A maior inovação da trompa se deu em 1815, com a inclusão de válvulas no tubo principal. Inicialmente duas, depois três, as válvulas combinadas permitem um alcance maior de notas, além da execução de melodias cromáticas. Hoje em dia, os avanços acontecem no material usado em sua produção e na parte mecânica.
Chifre duplo A buzina é um instrumento de sopro da família do latão. Consiste em um tubo de metal de 3,7 metros de comprimento. Algumas pessoas dizem que pode chegar a 5 metros. É ligeiramente cónica, com uma boquilha numa das extremidades e uma campânula (ou pavilhão) na outra, enrolada várias vezes sobre si própria como uma mangueira e equipada com três ou quatro chaves, consoante o modelo. O tocador de trompa ativa as teclas com a mão esquerda e a mão direita no pavilhão ajuda a controlar o fluxo de ar dentro do instrumento. É por meio das teclas, a mão direita na campainha e a respiração do tocador de trompa (e (às vezes sucção )) as notas estão em alturas e timbres diferentes. Este é um instrumento muito difícil de tocar: um trompista não deve apenas ter ouvidos muito bons, saber tocar solo com precisão, mas também ter uma coordenação motora perfeita para controlar os músculos da direita mão e até mesmo respirar.
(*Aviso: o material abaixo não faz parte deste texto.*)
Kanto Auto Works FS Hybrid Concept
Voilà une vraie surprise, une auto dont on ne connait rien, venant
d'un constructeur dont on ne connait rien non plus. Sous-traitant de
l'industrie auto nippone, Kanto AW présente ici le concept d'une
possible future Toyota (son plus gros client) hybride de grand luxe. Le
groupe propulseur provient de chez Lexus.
O tom da trompa é o harmônico mais rico, muito semelhante à voz humana. Os ponteiros dentro do relógio permitem vários tons. A trompa apareceu nas últimas 10 sinfonias de Haydn e Mozart, 9 de Beethoven, 4 de Schumann, 4 de Brahms, 6 de Tchaikovsky e 9 de Mahler. A partitura da segunda sinfonia de Mahler requer dez trompas.
Cornu e Buccina
Os dois chifres usados ​​na época romana são freqüentemente confundidos ou aparecem como sinônimos um do outro, mas de acordo com Sibyl Marcuse, suas funções são completamente diferentes: os chifres são usados ​​para fins militares, funerais e circos. Buccina é usada por pastores, mas também é usada para indicar a hora do dia às pessoas. O canto possui um longo tubo de metal (aproximadamente 3 metros) com um perfil estreito e afilado e a forma da letra “G”. Uma barra transversal de madeira é utilizada para dar robustez ao instrumento e ao mesmo tempo como suporte. Não há elementos suficientes sobre a buccina para identificar corretamente sua forma.